[fea] Avoid multithreaded write lock conflicts in event queue.
Ted-Jiang opened this issue · comments
Is your feature request related to a problem or challenge? Please describe what you are trying to do.
After print long running events #749
In load test
Cluster
: with 60 executor (each 200 slots) and 1 scheduler cluster.
WorkLoad
: 200 clients submit 0.5s cost query in sequence.
found :
[Metrics] ReservationOffering : reservations:[[ExecutorReservation { executor_id: "ee419ec5-acdd-4466-b4b9-5467a3e8b0b1", job_id: None }, ExecutorReservation { executor_id: "5d2d9f60-aa4b-48d1-ae7d-6e01dc2bc12f", job_id: None },
events cost 159 ms!
[Metrics] JobFinished : job_id=r3N6vIe.
events cost 279 ms!
[Metrics] JobUpdated : job_id=r3N6vIe.
events cost 289 ms!
Modify memory status cost hunder us, seems have lock confict issue.

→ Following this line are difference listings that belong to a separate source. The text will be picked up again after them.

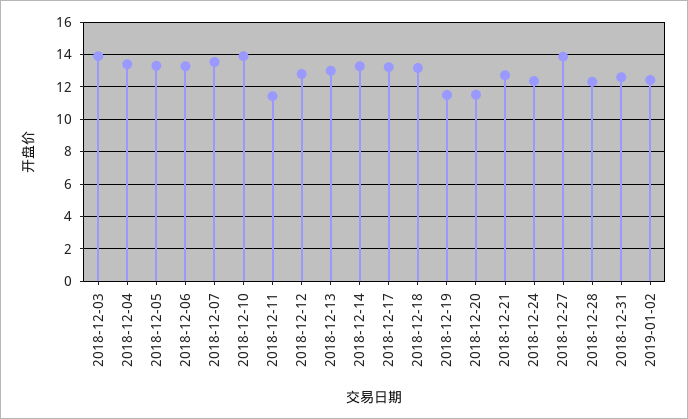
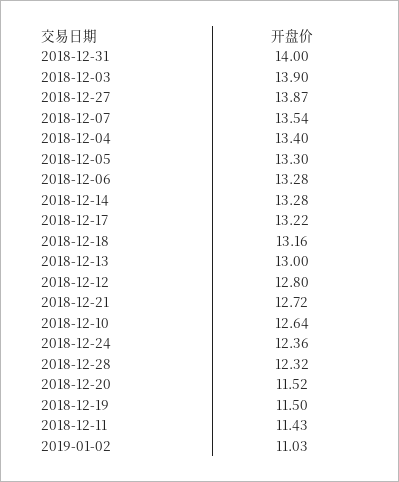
  {
    "2018-12-03": 13.9,
    "2018-12-04": 13.4,
    "2018-12-05": 13.3,
    "2018-12-06": 13.28,
    "2018-12-07": 13.54,
-   "2018-12-10": 14,
+   "2018-12-10": 12.64,
    "2018-12-11": 11.43,
    "2018-12-12": 12.8,
    "2018-12-13": 13,
    "2018-12-14": 13.28,
    "2018-12-17": 13.22,
    "2018-12-18": 13.16,
    "2018-12-19": 11.5,
    "2018-12-20": 11.52,
    "2018-12-21": 12.72,
    "2018-12-24": 12.36,
    "2018-12-27": 13.87,
    "2018-12-28": 12.32,
-   "2018-12-31": 12.5,
+   "2018-12-31": 14,
-   "2019-01-02": 12.5
+   "2019-01-02": 11.03
  }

After read the code found in QueryStageSchedulerEvent::JobQueued
use tokio::spawn
to update memory status in parallel
https://github.com/apache/arrow-ballista/blob/a9ecd3a065077bec6c5d271e890d091c594746fa/ballista/scheduler/src/state/mod.rs#L377-L379
Describe the solution you'd like
Move the self.task_manager.submit_job
to JobSubmitted
stage, keep it in single thread , and use Arc
to leave the plan on heap avoid deep clone.
Describe alternatives you've considered
A clear and concise description of any alternative solutions or features you've considered.
Additional context
Add any other context or screenshots about the feature request here.